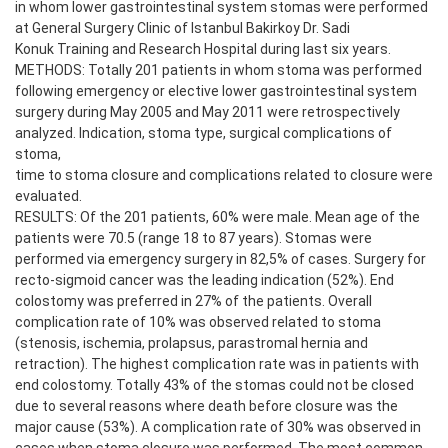
in whom lower gastrointestinal system stomas were performed
at General Surgery Clinic of Istanbul Bakirkoy Dr. Sadi
Konuk Training and Research Hospital during last six years.
METHODS: Totally 201 patients in whom stoma was performed
following emergency or elective lower gastrointestinal system
surgery during May 2005 and May 2011 were retrospectively
analyzed. Indication, stoma type, surgical complications of
stoma,
time to stoma closure and complications related to closure were
evaluated.
RESULTS: Of the 201 patients, 60% were male. Mean age of the
patients were 70.5 (range 18 to 87 years). Stomas were
performed via emergency surgery in 82,5% of cases. Surgery for
recto-sigmoid cancer was the leading indication (52%). End
colostomy was preferred in 27% of the patients. Overall
complication rate of 10% was observed related to stoma
(stenosis, ischemia, prolapsus, parastromal hernia and
retraction). The highest complication rate was in patients with
end colostomy. Totally 43% of the stomas could not be closed
due to several reasons where death before closure was the
major cause (53%). A complication rate of 30% was observed in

> Action item
None of the images should be copied, but every entry must be given again exactly.

> Response to this exercise
in whom lower gastrointestinal system stomas were performed
at General Surgery Clinic of Istanbul Bakirkoy Dr. Sadi
Konuk Training and Research Hospital during last six years.
METHODS: Totally 201 patients in whom stoma was performed
following emergency or elective lower gastrointestinal system
surgery during May 2005 and May 2011 were retrospectively
analyzed. Indication, stoma type, surgical complications of
stoma,
time to stoma closure and complications related to closure were
evaluated.
RESULTS: Of the 201 patients, 60% were male. Mean age of the
patients were 70.5 (range 18 to 87 years). Stomas were
performed via emergency surgery in 82,5% of cases. Surgery for
recto-sigmoid cancer was the leading indication (52%). End
colostomy was preferred in 27% of the patients. Overall
complication rate of 10% was observed related to stoma
(stenosis, ischemia, prolapsus, parastromal hernia and
retraction). The highest complication rate was in patients with
end colostomy. Totally 43% of the stomas could not be closed
due to several reasons where death before closure was the
major cause (53%). A complication rate of 30% was observed in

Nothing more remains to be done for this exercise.